Transcribe the stretch of entries below from the line with "ring dip: (182, 259)" through the line with "pinky tip: (195, 255)", exactly and with both ends included; leave out all other lines.

**Data for this exercise**
__________________________________________________
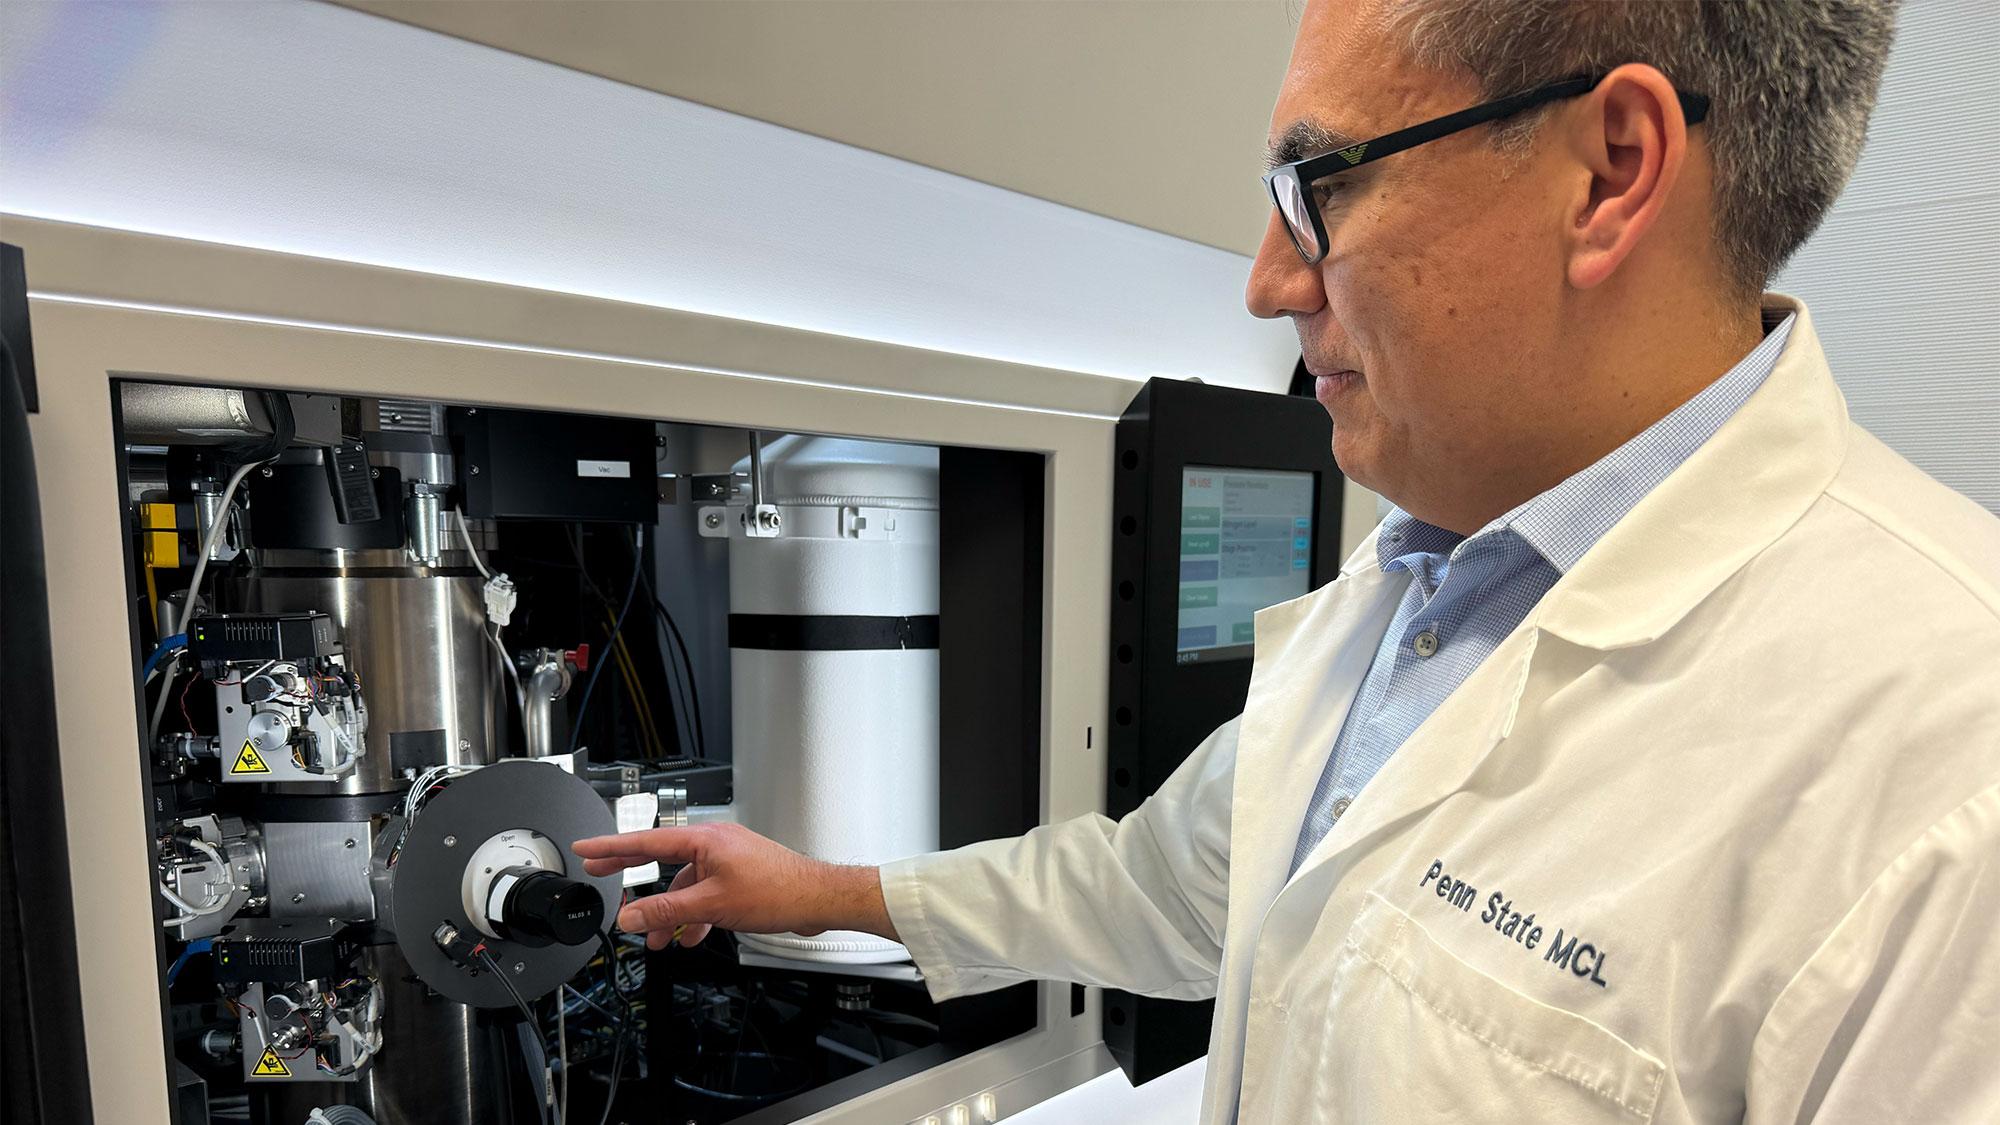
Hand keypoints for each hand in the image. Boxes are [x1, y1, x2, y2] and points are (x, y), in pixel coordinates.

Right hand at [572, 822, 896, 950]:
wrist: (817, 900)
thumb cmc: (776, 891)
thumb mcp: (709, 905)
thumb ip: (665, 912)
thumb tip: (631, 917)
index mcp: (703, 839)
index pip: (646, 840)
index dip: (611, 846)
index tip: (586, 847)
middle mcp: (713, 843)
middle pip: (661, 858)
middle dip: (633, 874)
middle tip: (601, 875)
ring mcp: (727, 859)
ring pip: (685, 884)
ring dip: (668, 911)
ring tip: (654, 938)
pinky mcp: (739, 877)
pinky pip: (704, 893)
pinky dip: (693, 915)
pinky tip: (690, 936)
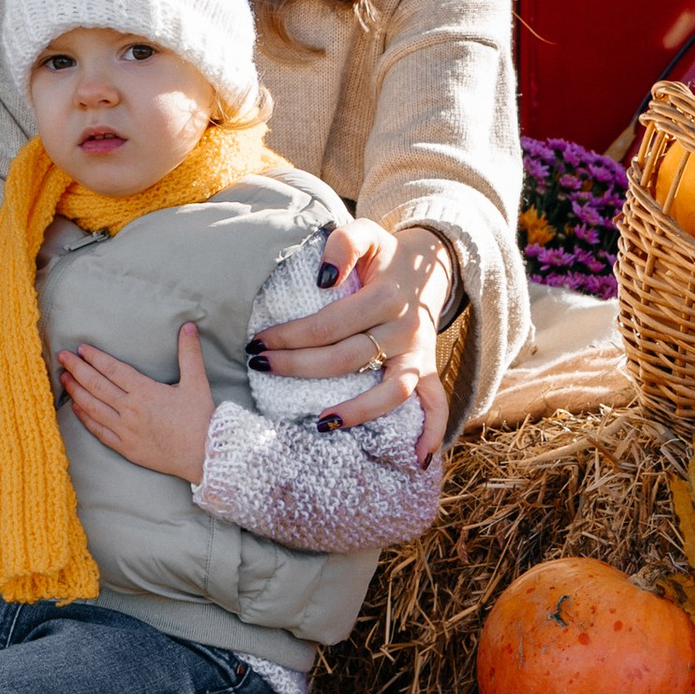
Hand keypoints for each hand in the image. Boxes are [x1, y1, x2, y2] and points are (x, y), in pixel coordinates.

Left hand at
__________________________________________________
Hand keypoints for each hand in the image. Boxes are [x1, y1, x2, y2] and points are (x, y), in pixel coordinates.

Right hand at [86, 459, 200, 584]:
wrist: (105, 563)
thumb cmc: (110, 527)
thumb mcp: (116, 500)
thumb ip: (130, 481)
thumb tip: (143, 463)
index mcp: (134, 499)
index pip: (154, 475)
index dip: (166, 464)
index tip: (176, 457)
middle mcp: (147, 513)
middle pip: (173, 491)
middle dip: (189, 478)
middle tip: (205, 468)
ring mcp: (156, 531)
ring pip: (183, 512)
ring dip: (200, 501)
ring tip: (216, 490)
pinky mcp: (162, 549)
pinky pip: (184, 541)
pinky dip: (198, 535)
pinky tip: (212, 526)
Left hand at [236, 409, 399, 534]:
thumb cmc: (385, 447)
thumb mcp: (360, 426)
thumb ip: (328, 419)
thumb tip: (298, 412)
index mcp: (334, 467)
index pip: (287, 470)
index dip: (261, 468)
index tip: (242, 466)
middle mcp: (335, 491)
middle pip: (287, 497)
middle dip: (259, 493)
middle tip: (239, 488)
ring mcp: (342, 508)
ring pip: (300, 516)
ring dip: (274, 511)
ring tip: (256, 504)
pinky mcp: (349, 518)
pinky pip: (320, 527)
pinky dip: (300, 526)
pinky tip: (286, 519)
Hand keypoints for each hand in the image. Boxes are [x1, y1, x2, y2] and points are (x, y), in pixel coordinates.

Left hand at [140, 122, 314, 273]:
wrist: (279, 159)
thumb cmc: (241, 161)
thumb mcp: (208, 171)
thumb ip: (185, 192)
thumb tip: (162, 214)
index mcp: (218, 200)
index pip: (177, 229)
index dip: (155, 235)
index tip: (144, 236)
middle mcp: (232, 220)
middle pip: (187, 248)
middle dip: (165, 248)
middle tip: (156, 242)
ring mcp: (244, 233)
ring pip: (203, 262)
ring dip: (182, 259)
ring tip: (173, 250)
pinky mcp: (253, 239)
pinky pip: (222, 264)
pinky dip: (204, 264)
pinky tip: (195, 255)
__________________________________________________
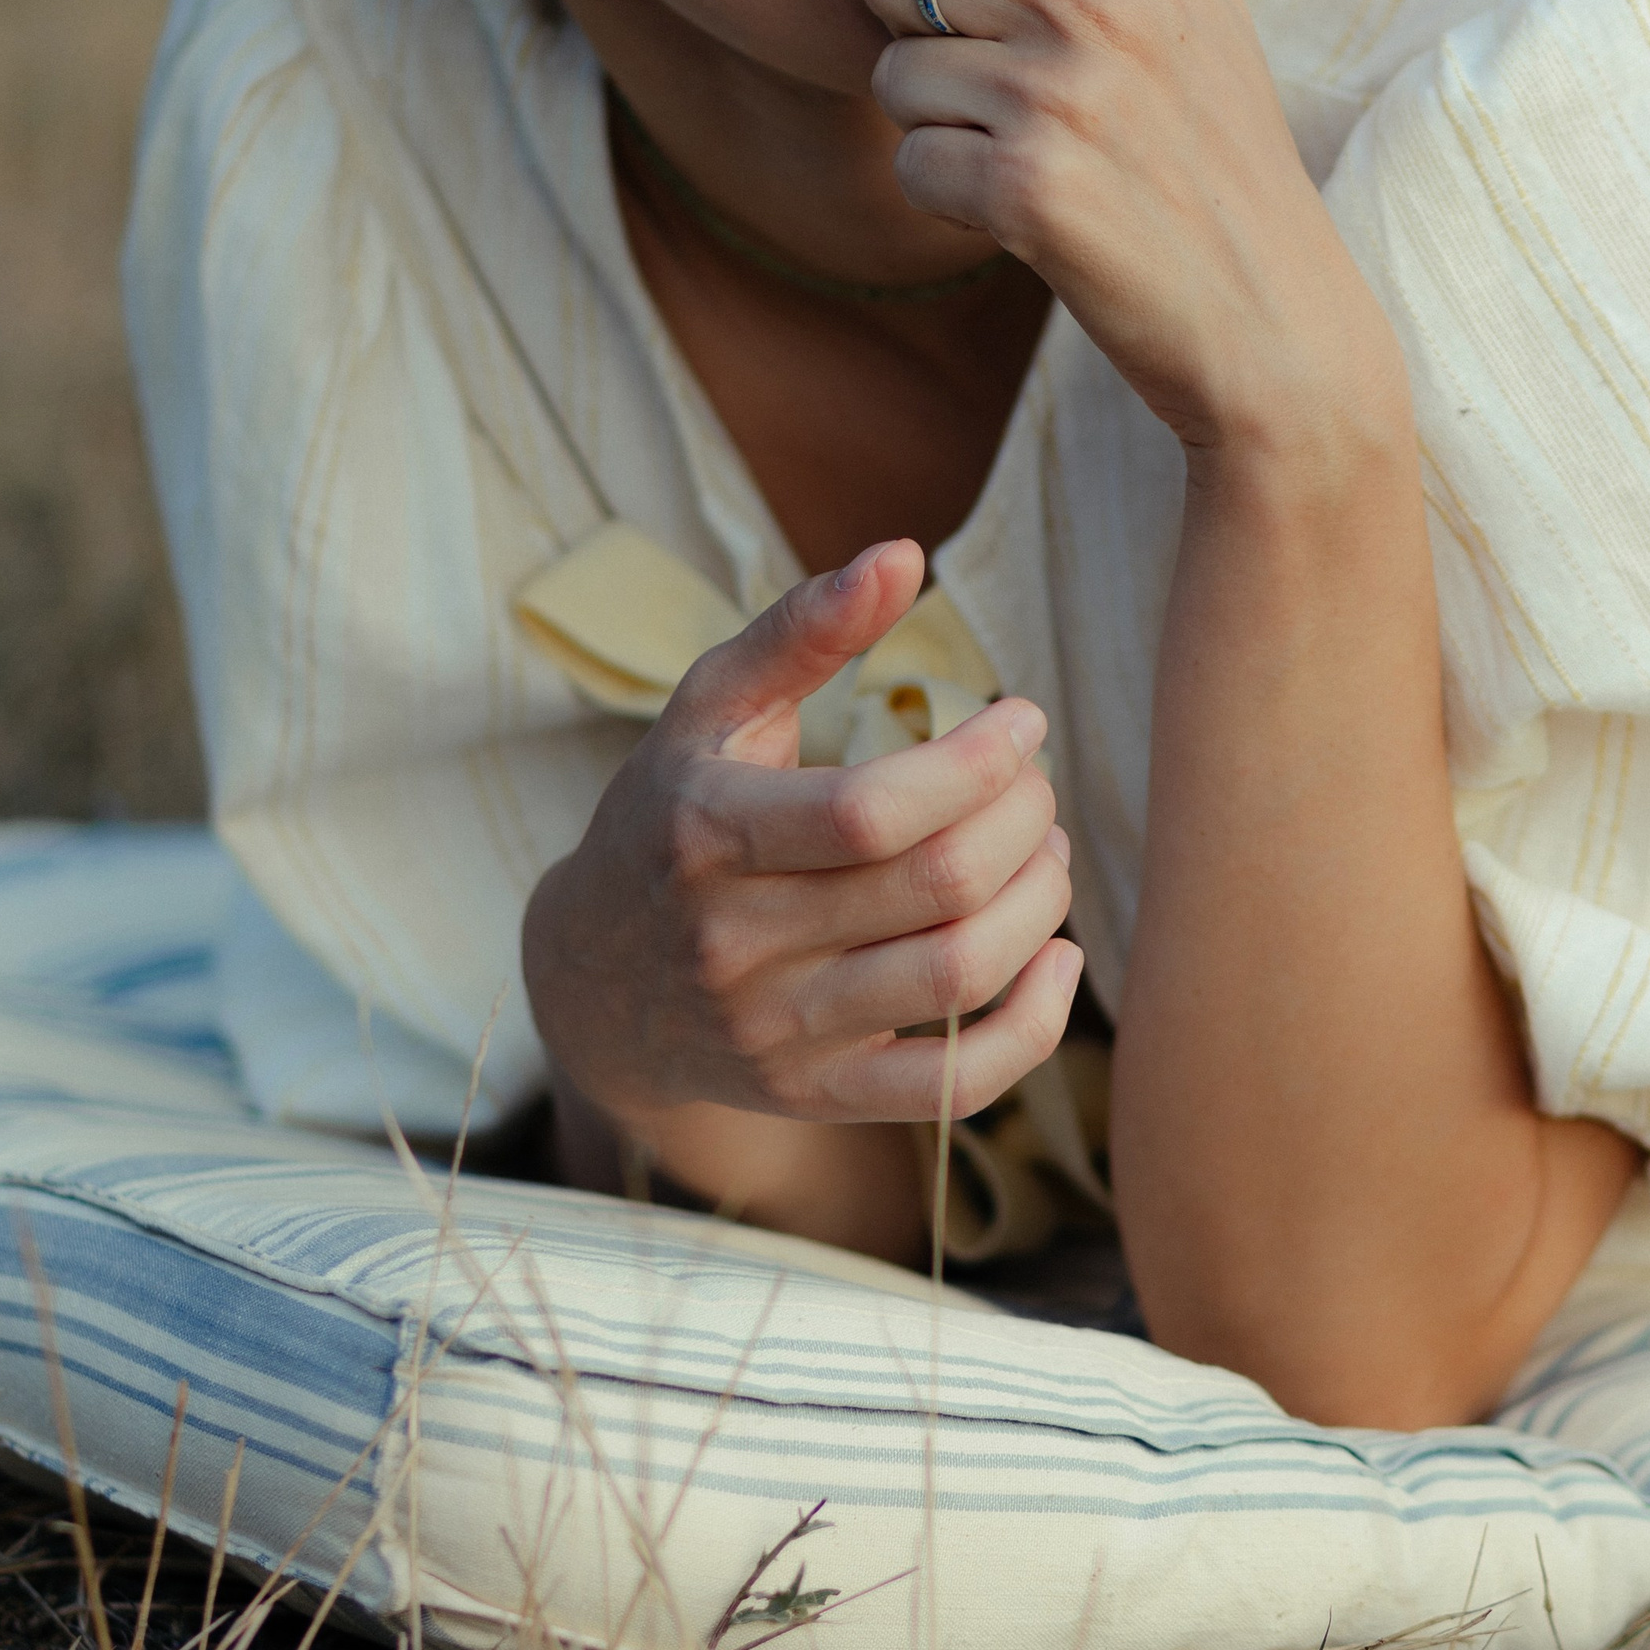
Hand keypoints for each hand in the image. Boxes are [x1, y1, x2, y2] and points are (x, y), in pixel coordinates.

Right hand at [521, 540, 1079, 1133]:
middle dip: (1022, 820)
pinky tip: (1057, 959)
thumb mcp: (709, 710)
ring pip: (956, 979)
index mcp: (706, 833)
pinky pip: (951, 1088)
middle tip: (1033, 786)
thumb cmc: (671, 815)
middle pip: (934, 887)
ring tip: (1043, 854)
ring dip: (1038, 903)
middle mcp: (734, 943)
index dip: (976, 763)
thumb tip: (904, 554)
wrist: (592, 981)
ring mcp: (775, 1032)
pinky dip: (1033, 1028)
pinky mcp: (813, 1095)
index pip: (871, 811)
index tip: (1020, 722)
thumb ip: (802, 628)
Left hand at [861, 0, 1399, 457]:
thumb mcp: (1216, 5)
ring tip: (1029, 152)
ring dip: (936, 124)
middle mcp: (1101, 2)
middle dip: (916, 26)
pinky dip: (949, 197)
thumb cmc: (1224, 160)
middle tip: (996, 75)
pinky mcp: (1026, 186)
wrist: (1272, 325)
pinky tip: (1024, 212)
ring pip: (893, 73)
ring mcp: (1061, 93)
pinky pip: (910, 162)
__________________________________________________
**Task solution**
ring dip: (182, 259)
ring tip: (173, 250)
pinky mcp: (253, 239)
pinky pip: (222, 264)
pinky dip: (204, 264)
pinky tip: (195, 255)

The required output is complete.